Jeannie Campbell

Jeannie Campbell is a Licensed Marriage and Family Therapist in California. She is Head of Clinical Services for a large non-profit and enjoys working mainly with children and couples. She has a Masters of Divinity in Psychology and Counseling and bachelors degrees in both psychology and journalism. Jeannie started doing character therapy in March of 2009. Her Treatment Tuesdays feature assessments of fictional characters and plot feasibility while her Thursday Therapeutic Thoughts take a psychological topic and make it relevant to writers. She can be found at her blog, The Character Therapist, at http://charactertherapist.blogspot.com.

Character Stereotypes: The Tomboy

The problem with stereotypes is not that they are untrue,
but that they are incomplete.

—Chimamanda Adichie



Fiction carries many examples of tomboy characters: Jo March in Little Women and Idgie Threadgoode in Fried Green Tomatoes at the Whistle Stop Café, to name just two. The word can refer to little girls engaging in what society considers more boyish activities to grown women who “hang with the guys.”

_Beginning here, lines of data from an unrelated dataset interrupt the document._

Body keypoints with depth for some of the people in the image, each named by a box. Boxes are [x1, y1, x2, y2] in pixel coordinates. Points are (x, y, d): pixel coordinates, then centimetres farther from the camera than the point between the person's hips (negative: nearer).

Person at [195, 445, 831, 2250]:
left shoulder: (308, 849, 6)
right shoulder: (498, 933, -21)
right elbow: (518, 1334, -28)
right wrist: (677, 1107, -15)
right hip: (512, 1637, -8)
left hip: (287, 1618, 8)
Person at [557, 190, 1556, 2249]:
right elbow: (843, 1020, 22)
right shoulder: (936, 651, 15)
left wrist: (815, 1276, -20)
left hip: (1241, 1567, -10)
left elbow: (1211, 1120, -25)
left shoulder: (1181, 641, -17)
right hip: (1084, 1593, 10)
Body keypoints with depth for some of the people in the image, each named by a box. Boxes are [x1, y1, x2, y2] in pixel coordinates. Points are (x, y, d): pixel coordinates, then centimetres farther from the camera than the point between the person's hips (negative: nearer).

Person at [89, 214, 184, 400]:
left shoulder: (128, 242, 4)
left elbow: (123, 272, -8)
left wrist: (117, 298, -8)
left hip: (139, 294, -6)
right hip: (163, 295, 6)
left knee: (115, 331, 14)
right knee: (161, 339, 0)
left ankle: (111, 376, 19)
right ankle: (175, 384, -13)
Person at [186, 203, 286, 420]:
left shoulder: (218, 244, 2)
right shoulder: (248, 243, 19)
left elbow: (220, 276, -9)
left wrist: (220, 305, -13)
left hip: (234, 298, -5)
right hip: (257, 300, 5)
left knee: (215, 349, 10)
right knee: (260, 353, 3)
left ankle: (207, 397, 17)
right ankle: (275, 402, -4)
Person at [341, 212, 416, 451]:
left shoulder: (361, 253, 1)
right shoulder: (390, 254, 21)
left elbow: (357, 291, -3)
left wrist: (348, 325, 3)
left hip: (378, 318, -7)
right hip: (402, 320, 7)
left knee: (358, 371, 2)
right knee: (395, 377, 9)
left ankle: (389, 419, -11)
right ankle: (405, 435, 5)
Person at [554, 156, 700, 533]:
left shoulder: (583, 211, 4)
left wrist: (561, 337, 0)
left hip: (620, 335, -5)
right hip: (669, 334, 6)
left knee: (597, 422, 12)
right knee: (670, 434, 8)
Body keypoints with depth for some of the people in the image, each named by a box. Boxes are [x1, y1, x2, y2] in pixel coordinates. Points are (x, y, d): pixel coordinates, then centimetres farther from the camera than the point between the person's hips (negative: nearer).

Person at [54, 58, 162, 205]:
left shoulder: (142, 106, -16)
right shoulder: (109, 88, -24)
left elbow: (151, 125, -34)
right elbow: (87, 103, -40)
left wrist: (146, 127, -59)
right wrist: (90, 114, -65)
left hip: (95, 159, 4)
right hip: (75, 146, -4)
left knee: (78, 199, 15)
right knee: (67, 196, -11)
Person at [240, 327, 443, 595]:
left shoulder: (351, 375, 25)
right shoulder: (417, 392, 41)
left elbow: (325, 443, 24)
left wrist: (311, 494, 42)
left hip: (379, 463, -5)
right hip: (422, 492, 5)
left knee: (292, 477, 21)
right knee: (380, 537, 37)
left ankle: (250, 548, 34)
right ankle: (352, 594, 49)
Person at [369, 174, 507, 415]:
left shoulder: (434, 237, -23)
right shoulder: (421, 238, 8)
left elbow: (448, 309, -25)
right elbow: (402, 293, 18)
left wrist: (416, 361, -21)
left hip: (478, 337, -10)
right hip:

There is no hard-and-fast rule why some girls prefer Tonka trucks and Transformers to tea sets and tiaras, but sociology has established tomboyism to be a normal experience among girls of all cultures and identities.


Unfortunately, most of the psychological research looks at tomboyism in light of gender outcomes as adults, such as homosexuality or transsexuality. But roughhousing young girls shouldn’t have to suffer the presumption that they want to be a boy or will grow up to be a lesbian. In books written for the CBA market, this is certainly not the intended or desired result for our heroines!


Typically, in books targeting Christian readers, the author pens a “one of the guys” kind of girl who refuses to wear pastel, lace, or dresses. She usually ends up donning a dress against her will that is both pastel and lacey for some event, then she realizes that she wants her best guy friend to see her as a romantic interest and look at her as a girl.


How can you spice up this stereotype?


1) Give her a weak spot for some feminine aspect.


Perhaps she wears lacy panties under her basketball uniform. Maybe she wears satin to sleep in. Possibly she gets regular pedicures but covers her prettily painted toes with power heels or cleats. While she can keep her hard outer shell, a quirk like this can help the non-tomboy identify with her and soften her in the eyes of your readers.


2) Give her a solid reason to seek the masculine realm.


a) Disappointment with female role models


Tomboys may want to identify with the world of men more than the with the world of women, particularly if they think the world of men has more to offer them. For example, if a tomboy grows up with a powerful father who dominated a submissive wife, the young girl might begin to reason she should be more like her dad, interested in what interests him.


Many girls who gravitate toward being a tomboy don’t want to be perceived as weak, boring, or a pushover. They don’t want to be used and abused as they might have seen happen to some other female they know, so they work hard at showing no signs of weakness.

b) Desire for recognition (beyond physical beauty)


What if your heroine grew up with a beauty-queen mother from whom she inherited drop-dead gorgeous looks. Not wanting to be valued for her looks alone, she seeks rewards for her professional successes or athletic accomplishments instead. To her, these represent more substance, but they are also considered more “masculine” arenas.


c) Hometown hero(ine) mentality


Research shows that tomboys more often than not grow up in a rural setting. Not to be too stereotypical, a female seeking to establish herself in a backcountry town might be forced to run faster and jump higher to stand out. To do this, a female would almost have to excel at being competitive and a risk-taker.


3) Give her a non-masculine job.


It’s easy to imagine a tomboy as a police officer, athletic coach, animal handler, or military trooper. But what if she had to run a florist shop or a jewelry store? Or had to work in the lingerie department instead of the hardware department? If you give her surroundings that are even more unwelcoming for a tomboy than general circumstance, you’ll ramp up the tension for your heroine.


A short word should be said about the male equivalent of a tomboy—the “sissy.” This term is far more pejorative for males than tomboy is for females. The connotation sissy carries with it is less positive. So instead of all out sissification, there are male characters who are “in touch with their feminine side,” which means they have affinities for cooking, they dress well, tolerate a shopping female, or like to have their hair just so. But because I’ve never read a book about a sissified man, you won’t be seeing a “Character Stereotypes: The Sissy” column next month. Just not happening in CBA fiction right now—or probably ever.